Bagian Teks:
***
Di sebuah grup whatsapp kampus yang kerap menjadi pusat perghibahan duniawi, teman saya tiba-tiba menanyakan perihal kelebihan dan kekurangan dirinya. Saya kurang tahu ia kerasukan mahluk macam apa, tapi pertanyaan itu cukup mebuat saya sebagai salah satu penduduk dari grup tersebut bingung mau menjawab. Alasannya sederhana, saya paling ngga bisa menilai orang lain dan saya pun ngga terlalu dekat dengan orang tersebut. Pada kondisi seperti inilah saya cuma bisa bilang “kamu orangnya baik kok, rajin menabung, dan suka menolong” persis seperti quotes pada sampul buku jaman saya SD. Nada serupa juga keluar dari teman saya yang lain, dirinya sama saja tidak bisa menilai, sebab selama ini pertemanan kami di dalam grup itu hanyalah pertemanan virtual. Pernyataan itulah yang kemudian membuat saya agak gusar tapi di sisi lain ada benarnya juga.
***
Informasi yang Disediakan:

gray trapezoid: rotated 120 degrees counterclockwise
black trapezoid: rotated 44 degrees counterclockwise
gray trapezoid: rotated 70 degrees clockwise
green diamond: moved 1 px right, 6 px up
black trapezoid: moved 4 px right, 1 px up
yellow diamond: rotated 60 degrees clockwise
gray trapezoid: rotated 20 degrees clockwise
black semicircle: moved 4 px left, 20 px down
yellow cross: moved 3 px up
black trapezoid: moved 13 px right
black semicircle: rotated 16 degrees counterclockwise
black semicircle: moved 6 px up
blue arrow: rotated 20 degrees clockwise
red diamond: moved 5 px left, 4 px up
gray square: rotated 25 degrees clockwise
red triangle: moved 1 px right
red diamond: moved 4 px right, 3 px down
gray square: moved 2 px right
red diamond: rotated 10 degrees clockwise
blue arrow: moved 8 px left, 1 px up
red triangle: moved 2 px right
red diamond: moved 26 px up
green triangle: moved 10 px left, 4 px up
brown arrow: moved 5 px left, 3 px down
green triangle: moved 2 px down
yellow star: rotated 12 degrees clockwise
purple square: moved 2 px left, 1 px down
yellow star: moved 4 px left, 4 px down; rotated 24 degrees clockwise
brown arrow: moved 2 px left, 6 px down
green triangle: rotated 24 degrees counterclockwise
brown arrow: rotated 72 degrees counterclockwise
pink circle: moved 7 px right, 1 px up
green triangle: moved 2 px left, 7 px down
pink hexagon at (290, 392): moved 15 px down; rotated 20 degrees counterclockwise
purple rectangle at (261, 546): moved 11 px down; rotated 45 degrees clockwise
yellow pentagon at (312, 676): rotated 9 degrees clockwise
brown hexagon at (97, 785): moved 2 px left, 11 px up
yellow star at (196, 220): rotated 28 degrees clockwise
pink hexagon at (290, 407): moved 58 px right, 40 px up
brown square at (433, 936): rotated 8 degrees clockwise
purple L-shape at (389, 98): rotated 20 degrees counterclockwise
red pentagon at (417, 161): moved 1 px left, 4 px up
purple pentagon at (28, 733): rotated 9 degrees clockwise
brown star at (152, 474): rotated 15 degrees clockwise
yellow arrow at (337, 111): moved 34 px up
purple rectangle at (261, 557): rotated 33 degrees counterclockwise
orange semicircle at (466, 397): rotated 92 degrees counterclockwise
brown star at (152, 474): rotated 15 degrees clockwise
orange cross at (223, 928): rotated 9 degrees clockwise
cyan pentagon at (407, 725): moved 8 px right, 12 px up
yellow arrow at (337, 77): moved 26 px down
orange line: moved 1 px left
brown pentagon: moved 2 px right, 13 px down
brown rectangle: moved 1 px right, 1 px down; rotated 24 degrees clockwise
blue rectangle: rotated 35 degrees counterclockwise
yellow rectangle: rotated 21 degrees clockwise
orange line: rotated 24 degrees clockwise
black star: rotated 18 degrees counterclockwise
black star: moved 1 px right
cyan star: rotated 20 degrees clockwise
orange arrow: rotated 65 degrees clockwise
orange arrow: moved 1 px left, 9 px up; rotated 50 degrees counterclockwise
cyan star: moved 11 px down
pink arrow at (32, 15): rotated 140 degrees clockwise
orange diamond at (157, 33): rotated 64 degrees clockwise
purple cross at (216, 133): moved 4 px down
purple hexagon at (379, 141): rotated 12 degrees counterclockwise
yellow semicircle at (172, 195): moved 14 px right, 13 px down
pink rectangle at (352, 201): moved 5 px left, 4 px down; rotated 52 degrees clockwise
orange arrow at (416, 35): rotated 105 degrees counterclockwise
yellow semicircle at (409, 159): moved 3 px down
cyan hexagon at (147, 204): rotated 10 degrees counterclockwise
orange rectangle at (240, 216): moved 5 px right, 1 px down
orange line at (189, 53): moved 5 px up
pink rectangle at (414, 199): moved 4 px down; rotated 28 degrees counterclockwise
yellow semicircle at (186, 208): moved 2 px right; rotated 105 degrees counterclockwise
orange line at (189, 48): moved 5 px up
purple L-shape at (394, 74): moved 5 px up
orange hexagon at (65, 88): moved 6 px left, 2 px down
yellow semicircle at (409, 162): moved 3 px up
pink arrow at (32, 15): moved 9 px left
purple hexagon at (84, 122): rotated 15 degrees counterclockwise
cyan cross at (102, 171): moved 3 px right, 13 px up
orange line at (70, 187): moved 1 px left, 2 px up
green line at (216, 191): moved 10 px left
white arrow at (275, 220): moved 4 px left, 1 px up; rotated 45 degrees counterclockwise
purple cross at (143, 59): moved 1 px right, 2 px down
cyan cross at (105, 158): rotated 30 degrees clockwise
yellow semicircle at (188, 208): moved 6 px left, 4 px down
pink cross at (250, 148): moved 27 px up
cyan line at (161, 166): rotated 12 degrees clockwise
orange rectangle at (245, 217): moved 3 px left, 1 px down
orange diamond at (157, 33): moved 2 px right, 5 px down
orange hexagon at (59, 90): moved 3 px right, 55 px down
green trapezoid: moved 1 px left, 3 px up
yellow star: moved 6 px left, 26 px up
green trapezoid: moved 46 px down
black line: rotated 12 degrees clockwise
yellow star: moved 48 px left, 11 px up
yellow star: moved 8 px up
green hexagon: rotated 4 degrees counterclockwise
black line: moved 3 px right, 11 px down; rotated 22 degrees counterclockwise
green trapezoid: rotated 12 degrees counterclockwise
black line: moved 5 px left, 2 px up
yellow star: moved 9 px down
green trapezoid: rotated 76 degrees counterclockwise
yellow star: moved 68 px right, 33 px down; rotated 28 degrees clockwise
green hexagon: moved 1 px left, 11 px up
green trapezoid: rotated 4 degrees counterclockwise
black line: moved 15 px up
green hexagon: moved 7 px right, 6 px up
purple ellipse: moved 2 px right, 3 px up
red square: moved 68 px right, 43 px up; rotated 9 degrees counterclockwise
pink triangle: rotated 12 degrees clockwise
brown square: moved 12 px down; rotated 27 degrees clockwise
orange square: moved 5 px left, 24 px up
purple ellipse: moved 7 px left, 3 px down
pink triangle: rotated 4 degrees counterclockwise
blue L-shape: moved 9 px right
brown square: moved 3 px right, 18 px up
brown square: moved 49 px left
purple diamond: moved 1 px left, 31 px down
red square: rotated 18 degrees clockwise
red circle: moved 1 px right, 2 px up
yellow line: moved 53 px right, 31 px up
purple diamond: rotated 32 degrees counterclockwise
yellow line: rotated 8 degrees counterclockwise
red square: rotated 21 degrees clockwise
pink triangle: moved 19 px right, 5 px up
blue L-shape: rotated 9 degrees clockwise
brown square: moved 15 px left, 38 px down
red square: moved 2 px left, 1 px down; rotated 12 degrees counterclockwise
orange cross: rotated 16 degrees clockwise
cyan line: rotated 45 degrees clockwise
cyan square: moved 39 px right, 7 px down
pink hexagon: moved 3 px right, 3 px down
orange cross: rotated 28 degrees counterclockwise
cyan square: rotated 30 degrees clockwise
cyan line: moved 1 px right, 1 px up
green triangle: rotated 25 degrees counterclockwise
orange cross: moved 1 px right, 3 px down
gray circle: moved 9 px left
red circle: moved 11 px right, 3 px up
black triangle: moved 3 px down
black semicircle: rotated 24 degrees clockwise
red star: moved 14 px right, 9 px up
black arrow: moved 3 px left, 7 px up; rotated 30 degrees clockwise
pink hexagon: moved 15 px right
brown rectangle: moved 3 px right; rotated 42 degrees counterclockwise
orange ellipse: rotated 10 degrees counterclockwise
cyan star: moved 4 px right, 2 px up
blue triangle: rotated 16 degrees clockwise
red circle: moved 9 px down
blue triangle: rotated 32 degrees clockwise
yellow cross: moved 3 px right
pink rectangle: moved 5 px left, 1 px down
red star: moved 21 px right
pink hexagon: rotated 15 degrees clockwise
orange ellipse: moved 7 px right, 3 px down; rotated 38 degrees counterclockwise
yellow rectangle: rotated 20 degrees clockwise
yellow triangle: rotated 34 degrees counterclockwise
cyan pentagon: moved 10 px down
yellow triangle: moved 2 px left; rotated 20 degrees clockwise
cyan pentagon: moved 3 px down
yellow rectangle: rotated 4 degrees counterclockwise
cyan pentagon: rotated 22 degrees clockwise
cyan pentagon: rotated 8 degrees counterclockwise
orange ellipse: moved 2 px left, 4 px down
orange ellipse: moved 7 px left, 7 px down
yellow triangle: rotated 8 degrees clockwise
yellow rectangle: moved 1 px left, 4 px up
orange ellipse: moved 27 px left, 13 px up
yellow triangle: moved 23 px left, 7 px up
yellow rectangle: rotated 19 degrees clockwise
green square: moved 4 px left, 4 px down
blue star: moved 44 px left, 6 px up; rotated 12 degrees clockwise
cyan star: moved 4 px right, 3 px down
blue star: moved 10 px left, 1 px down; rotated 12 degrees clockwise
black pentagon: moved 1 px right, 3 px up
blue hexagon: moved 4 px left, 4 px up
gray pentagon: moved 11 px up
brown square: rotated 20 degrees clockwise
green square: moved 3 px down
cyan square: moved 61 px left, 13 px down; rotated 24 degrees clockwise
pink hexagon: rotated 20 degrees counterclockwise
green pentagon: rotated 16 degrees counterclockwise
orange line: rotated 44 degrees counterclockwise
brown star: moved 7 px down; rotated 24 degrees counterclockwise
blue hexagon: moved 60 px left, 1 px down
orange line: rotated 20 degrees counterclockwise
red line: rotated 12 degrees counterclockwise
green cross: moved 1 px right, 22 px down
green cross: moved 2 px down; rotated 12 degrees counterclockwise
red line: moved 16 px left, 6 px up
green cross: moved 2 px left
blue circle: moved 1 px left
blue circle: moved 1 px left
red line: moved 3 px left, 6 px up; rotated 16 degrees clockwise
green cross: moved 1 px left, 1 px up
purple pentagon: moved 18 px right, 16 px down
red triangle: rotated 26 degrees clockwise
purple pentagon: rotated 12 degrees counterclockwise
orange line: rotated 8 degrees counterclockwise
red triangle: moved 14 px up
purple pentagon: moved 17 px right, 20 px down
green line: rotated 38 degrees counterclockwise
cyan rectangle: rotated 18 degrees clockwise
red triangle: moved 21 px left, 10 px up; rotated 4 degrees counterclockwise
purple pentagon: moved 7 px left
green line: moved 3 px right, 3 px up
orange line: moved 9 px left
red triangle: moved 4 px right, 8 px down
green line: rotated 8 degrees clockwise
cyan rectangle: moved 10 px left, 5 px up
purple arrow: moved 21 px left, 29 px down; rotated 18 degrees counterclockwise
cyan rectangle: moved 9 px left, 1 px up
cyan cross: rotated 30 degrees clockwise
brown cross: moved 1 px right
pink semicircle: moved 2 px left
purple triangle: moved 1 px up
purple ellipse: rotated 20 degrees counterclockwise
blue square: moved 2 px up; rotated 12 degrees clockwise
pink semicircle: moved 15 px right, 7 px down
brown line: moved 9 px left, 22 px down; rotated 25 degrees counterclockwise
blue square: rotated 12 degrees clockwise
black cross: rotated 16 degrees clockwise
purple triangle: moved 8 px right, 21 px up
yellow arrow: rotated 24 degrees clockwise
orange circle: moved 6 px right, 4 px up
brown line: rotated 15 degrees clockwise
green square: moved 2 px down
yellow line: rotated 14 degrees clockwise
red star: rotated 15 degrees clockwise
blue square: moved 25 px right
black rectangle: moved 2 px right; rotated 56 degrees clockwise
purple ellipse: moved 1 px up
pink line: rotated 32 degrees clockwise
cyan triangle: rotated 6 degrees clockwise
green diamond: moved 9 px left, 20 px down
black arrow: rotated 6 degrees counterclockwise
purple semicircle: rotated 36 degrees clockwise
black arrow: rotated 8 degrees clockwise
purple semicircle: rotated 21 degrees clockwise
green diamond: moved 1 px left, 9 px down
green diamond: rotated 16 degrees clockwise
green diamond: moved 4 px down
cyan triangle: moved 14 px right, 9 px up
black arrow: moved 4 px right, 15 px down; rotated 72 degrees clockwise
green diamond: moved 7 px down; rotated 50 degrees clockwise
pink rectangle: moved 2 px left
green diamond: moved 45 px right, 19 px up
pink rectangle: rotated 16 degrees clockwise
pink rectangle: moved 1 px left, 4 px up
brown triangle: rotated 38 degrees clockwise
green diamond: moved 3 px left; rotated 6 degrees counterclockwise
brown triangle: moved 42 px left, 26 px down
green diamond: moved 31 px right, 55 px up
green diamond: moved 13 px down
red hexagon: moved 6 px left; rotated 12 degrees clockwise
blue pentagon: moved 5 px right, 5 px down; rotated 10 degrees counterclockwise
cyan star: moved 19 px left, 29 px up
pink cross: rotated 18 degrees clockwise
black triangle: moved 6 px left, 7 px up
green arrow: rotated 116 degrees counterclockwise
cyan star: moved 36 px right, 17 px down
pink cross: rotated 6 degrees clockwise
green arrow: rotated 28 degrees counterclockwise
***
Tugas yang Dikerjakan:
A: Salin bagian teks tentang grup WhatsApp kampus mulai dari "Di sebuah grup" sampai "ada benarnya juga.", termasuk kedua bagian tersebut.
B: Tentukan apakah setiap pernyataan berikut sesuai dengan teks tentang grup WhatsApp kampus, lalu jawab ya atau tidak dengan mengutip kata-kata teks yang menjadi dasarnya: (i) Seorang teman penulis menanyakan kelebihan dan kekurangan dirinya di grup tersebut. (ii) Penulis merasa sangat dekat dengan teman yang bertanya itu. (iii) Pertemanan para anggota di dalam grup itu hanyalah pertemanan virtual.
Catatan-catatan tersebut diambil dari sumber lain, bukan dari teks ini.

Hasil Pengerjaan Tugas:
A:
Di sebuah grup whatsapp kampus yang kerap menjadi pusat perghibahan duniawi, teman saya tiba-tiba menanyakan perihal kelebihan dan kekurangan dirinya. Saya kurang tahu ia kerasukan mahluk macam apa, tapi pertanyaan itu cukup mebuat saya sebagai salah satu penduduk dari grup tersebut bingung mau menjawab. Alasannya sederhana, saya paling ngga bisa menilai orang lain dan saya pun ngga terlalu dekat dengan orang tersebut. Pada kondisi seperti inilah saya cuma bisa bilang “kamu orangnya baik kok, rajin menabung, dan suka menolong” persis seperti quotes pada sampul buku jaman saya SD. Nada serupa juga keluar dari teman saya yang lain, dirinya sama saja tidak bisa menilai, sebab selama ini pertemanan kami di dalam grup itu hanyalah pertemanan virtual. Pernyataan itulah yang kemudian membuat saya agak gusar tapi di sisi lain ada benarnya juga.

B:
(i) Ya: "teman saya tiba-tiba menanyakan perihal kelebihan dan kekurangan dirinya".
(ii) Tidak: "saya pun ngga terlalu dekat dengan orang tersebut".
(iii) Ya: "pertemanan kami di dalam grup itu hanyalah pertemanan virtual".